Effects of allosteric effectors on oxygen binding to crystals of hemoglobin in the R-quaternary structure.

Much is known about how allosteric effectors influence the equilibrium between the relaxed (R) and tense (T) states of hemoglobin (Hb), but little is known about how and to what extent the effectors lower the intrinsic O affinity of each allosteric state, especially the R-state. Here, we provide a thorough characterization of the O equilibria of effector-bound and unbound R-quaternary form crystals of horse Hb without a quaternary structural switching. In the absence of effectors, R crystals of horse Hb were shown to bind O noncooperatively with a very high affinity virtually identical to that of R crystals of human Hb.

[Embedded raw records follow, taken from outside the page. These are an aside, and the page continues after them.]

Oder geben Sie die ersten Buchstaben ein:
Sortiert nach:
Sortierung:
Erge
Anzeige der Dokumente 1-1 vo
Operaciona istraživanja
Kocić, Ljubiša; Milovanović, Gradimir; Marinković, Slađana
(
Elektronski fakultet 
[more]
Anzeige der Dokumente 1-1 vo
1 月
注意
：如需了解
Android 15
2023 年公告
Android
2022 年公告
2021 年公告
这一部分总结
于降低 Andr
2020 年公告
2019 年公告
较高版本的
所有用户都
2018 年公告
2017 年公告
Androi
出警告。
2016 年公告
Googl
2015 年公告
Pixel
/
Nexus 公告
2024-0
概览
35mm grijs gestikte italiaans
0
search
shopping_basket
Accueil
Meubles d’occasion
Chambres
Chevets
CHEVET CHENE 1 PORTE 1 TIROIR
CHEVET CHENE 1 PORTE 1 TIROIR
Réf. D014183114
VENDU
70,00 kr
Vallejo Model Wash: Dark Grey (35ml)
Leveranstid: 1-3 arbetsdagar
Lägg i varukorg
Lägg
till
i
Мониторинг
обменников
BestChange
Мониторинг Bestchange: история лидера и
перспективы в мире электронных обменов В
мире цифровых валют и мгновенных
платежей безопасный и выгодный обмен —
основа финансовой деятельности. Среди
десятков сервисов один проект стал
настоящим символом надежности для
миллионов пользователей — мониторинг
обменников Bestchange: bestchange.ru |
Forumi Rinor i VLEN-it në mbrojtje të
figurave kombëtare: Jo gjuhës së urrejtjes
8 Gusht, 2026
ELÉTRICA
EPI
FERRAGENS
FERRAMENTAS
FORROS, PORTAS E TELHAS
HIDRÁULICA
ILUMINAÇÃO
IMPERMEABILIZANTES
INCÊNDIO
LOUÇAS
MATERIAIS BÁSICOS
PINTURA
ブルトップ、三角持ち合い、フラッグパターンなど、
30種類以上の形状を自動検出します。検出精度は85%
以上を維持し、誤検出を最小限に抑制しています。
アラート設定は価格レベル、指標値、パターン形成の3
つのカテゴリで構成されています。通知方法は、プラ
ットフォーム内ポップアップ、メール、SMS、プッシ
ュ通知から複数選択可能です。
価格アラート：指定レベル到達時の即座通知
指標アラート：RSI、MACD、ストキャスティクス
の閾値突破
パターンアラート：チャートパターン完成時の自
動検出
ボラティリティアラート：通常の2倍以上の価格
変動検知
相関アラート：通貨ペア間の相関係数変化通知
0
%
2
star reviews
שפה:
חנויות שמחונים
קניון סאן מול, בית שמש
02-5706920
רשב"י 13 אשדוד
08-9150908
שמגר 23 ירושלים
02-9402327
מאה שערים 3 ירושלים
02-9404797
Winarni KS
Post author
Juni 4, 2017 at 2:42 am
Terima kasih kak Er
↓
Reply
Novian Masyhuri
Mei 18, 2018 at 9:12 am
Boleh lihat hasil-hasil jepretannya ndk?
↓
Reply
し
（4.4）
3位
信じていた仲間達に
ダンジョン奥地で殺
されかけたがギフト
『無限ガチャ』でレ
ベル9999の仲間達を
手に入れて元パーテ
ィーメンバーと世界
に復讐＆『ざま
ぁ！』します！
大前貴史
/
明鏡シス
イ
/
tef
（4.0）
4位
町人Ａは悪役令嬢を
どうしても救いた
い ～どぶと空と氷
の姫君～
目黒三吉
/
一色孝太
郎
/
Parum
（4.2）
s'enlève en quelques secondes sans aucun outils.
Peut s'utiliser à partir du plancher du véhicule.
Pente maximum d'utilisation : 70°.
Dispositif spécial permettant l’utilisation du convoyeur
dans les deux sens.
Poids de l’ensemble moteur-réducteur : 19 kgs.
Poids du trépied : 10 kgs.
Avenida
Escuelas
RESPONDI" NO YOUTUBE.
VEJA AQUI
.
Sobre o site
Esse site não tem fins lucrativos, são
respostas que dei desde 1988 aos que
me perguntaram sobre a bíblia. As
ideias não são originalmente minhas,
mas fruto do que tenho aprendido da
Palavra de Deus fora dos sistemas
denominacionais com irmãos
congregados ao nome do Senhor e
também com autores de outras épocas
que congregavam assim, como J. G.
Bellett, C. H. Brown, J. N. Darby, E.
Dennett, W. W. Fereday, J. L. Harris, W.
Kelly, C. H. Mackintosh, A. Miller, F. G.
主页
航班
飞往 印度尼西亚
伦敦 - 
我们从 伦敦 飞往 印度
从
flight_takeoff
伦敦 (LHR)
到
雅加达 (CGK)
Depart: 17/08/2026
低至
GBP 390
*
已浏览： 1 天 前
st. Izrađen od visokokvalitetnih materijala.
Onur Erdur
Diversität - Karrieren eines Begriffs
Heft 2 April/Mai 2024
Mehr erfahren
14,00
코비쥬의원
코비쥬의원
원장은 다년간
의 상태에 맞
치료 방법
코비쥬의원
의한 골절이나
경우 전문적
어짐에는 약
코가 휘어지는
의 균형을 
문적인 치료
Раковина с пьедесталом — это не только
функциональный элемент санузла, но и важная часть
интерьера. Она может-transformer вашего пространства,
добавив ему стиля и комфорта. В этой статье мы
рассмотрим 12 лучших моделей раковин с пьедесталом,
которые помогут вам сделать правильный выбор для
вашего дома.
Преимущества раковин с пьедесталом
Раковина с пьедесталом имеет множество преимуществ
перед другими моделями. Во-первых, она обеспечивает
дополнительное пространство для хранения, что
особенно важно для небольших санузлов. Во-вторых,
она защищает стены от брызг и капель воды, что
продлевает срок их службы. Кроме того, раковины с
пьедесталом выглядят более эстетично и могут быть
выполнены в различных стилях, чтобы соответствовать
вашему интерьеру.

We found that the effector bezafibrate (BZF) and its derivative L35 lower the overall O affinity of R crystals by approximately a factor of 3 and 2, respectively, while both maintaining noncooperative oxygenation. These effects are observed regardless of whether the effectors are co-crystallized or soaked into the effector-free protein crystals with a different lattice, confirming that the observed affinity reduction is induced by the BZF derivatives and not by crystal packing forces. Our findings, combined with available co-crystal structural data, suggest that the BZF derivatives lower the O affinity of the R-quaternary structure of Hb through structural constraints imposed by a quaternary shift slightly toward T. Additionally, since no co-crystal of R-state Hb with the effector inositol hexakisphosphate (IHP) is available, we only present an IHP-soaking experiment showing little change in O affinity, and poor IHP binding to the R crystal structure of horse Hb is suggested.